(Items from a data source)
######

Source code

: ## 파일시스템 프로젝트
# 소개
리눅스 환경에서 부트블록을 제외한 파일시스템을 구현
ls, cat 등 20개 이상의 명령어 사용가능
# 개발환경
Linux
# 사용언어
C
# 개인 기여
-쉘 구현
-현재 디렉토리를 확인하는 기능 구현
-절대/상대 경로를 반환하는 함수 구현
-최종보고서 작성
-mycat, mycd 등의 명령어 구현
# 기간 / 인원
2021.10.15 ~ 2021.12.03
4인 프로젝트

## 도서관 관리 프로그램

######

→ EXERCISE DETAILS:
Each line of the records above must be copied exactly.

→ ANSWER SPACE:
Source code

: ## 파일시스템 프로젝트
# 소개
리눅스 환경에서 부트블록을 제외한 파일시스템을 구현
ls, cat 등 20개 이상의 명령어 사용가능
# 개발환경
Linux
# 사용언어
C
# 개인 기여
-쉘 구현
-현재 디렉토리를 확인하는 기능 구현
-절대/상대 경로를 반환하는 함수 구현
-최종보고서 작성
-mycat, mycd 등의 명령어 구현
# 기간 / 인원
2021.10.15 ~ 2021.12.03
4인 프로젝트

## 도서관 관리 프로그램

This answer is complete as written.